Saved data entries
_ _ _ _ _ _ _
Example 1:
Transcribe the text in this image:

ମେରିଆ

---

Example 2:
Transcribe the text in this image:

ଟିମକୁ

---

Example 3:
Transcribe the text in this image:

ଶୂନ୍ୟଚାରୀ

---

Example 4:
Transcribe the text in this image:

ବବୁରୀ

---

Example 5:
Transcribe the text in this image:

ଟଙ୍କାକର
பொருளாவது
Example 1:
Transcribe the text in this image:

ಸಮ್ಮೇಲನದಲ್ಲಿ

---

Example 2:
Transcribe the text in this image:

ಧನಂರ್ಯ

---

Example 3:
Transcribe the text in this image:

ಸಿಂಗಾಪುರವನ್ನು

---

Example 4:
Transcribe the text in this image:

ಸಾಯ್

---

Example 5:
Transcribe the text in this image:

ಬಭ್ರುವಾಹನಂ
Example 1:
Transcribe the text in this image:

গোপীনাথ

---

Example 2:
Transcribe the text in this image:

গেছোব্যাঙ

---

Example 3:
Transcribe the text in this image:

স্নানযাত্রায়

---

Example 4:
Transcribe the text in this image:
_ _ _ _ _ _ _
● **Aim of the task**
Without any alteration, repeat each entry shown above.

● **Exercise response**
Example 1:
Transcribe the text in this image:

ମେରିଆ

---

Example 2:
Transcribe the text in this image:

ଟିମକୁ

---

Example 3:
Transcribe the text in this image:

ଶୂନ୍ୟଚାରୀ

---

Example 4:
Transcribe the text in this image:

ବବୁରୀ

---

Example 5:
Transcribe the text in this image:

ଟଙ୍କାକର
பொருளாவது
Example 1:
Transcribe the text in this image:

ಸಮ್ಮೇಲನದಲ್ಲಿ

---

Example 2:
Transcribe the text in this image:

ಧನಂರ್ಯ

---

Example 3:
Transcribe the text in this image:

ಸಿಂಗಾಪುರವನ್ನು

---

Example 4:
Transcribe the text in this image:

ಸಾಯ್

---

Example 5:
Transcribe the text in this image:

ಬಭ್ರುವಾಹನಂ
Example 1:
Transcribe the text in this image:

গোপীনাথ

---

Example 2:
Transcribe the text in this image:

গেছোব্যাঙ

---

Example 3:
Transcribe the text in this image:

স্নানযাত্রায়

---

Example 4:
Transcribe the text in this image:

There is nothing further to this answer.